Continuing in my pandemic reading of data books, next up is “How Charts Lie: Getting Smarter about Visual Information” by Alberto Cairo. (I didn’t plan to be a predominately book review blog, but I need a way to channel the pandemic anxiety, so here we are.)
This book is a little different than other visualization books I’ve been reading because it focuses on visual literacy (which Cairo calls “graphicacy”) instead of chart design. Because charts appear by their nature more authoritative (they show “facts” and make such information easy to understand), we need to train ourselves to critically assess the information displayed. This book provides the framework for an individual to engage with and dissect the charts we regularly see in the news and on social media and decide what’s accurate.
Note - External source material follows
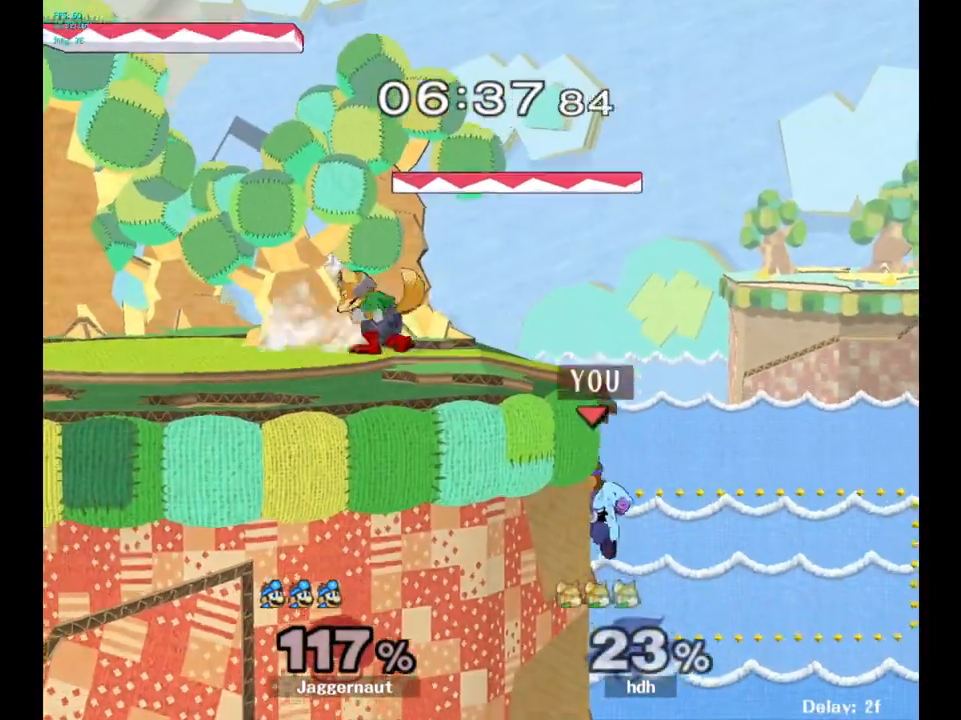
{"buttons": [], "left_stick": "left", "right_stick": "center", "events": [[267, "left_stick", "center"], [433, "left_stick", "right"], [483, "left_stick", "left"]]}
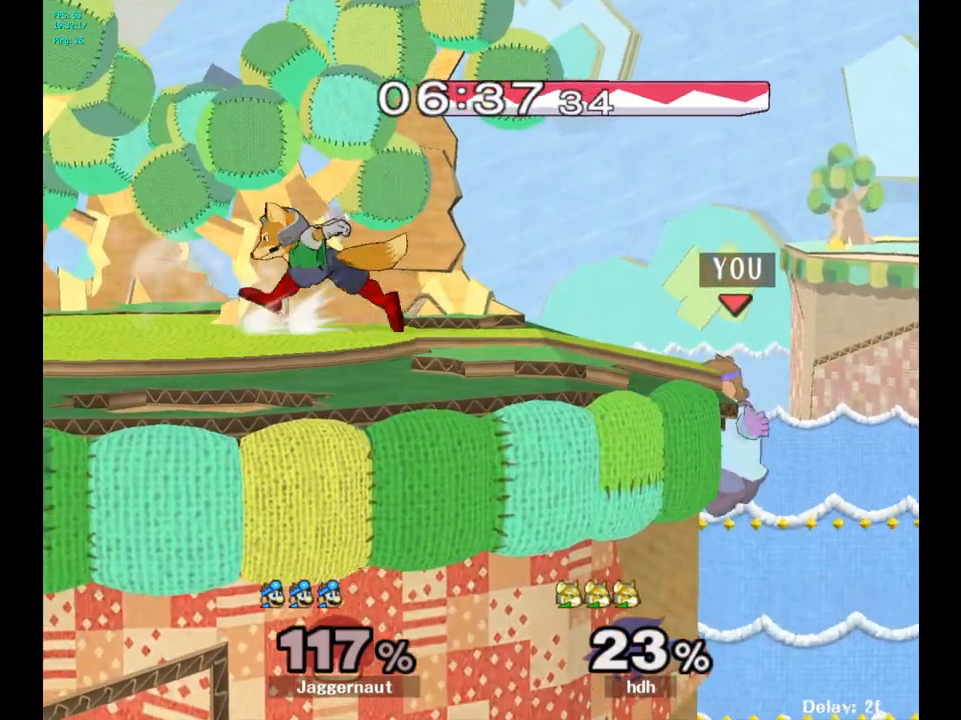
{"buttons": [], "left_stick": "center", "right_stick": "center", "events": [[33, "Y", "down"], [217, "A", "down"], [300, "Y", "up"], [433, "A", "up"], [450, "left_stick", "center"]]}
Cairo uses his experience as a chart designer and chart consumer to break down the major ways that charts lie. Each type of lie gets covered in its own chapter in the book:
- Poor design
- Displaying dubious data
- Displaying insufficient data
- Concealing or confusing uncertainty
- Suggesting misleading patterns
You’ll notice that these mistakes aren’t all about chart design; many chart issues concern the data that’s being visualized, including everything from displaying percentages instead of absolute numbers on a map to vetting data sources. Cairo provides ways to think through the many mistakes that are made in data selection, because even the prettiest and easiest-to-read chart can lie to us by getting the data wrong .
What’s nice about the book is that it doesn’t assume that charts are intentionally lying to us. Sometimes designers make honest mistakes and sometimes trade-offs have to be made. Cairo walks the reader through exemplar visualizations and shows us how different choices affect the accuracy and design of the chart. By discussing the data selection and visualization decision process as well as showing how these choices affect the final design, Cairo provides the reader with the mental scaffolding to critically assess charts.
As with any data book, Cairo uses plenty of examples throughout this book. What I found interesting is how many of these examples were drawn from recent politics; the book actually starts by dissecting a graphic that Donald Trump shared in April 2017. While I appreciate the American cultural touchstones (and it’s nice to rage at some of the bad charts we’ve seen in recent years), I do worry that this book will lose some of its relevance over time.
Overall, this is a good book for any information consumer to read and will also help visualization designers learn to avoid pitfalls and assess design trade-offs. I would also recommend it to my fellow librarians who do information literacy instruction; the visual literacy discussed in this book is a perfect compliment to the work we’re already doing with students around assessing text-based resources.